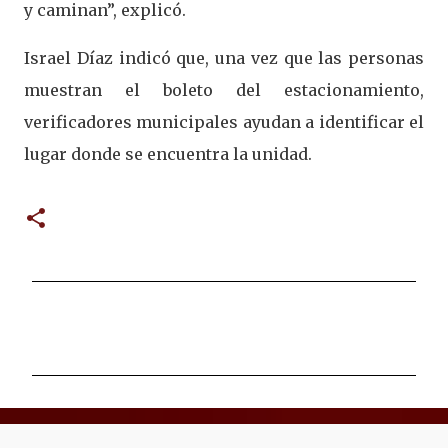
y caminan”, explicó.
Israel Díaz indicó que, una vez que las personas
muestran el boleto del estacionamiento,
verificadores municipales ayudan a identificar el
lugar donde se encuentra la unidad.
C
o
m
e
n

#####

REQUIRED ACTION » Output only a verbatim copy of the lines spanning from the line that contains "muestran el boleto" to the end of the records above.

WRITTEN RESPONSE »
muestran el boleto del estacionamiento,
verificadores municipales ayudan a identificar el
lugar donde se encuentra la unidad.
C
o
m
e
n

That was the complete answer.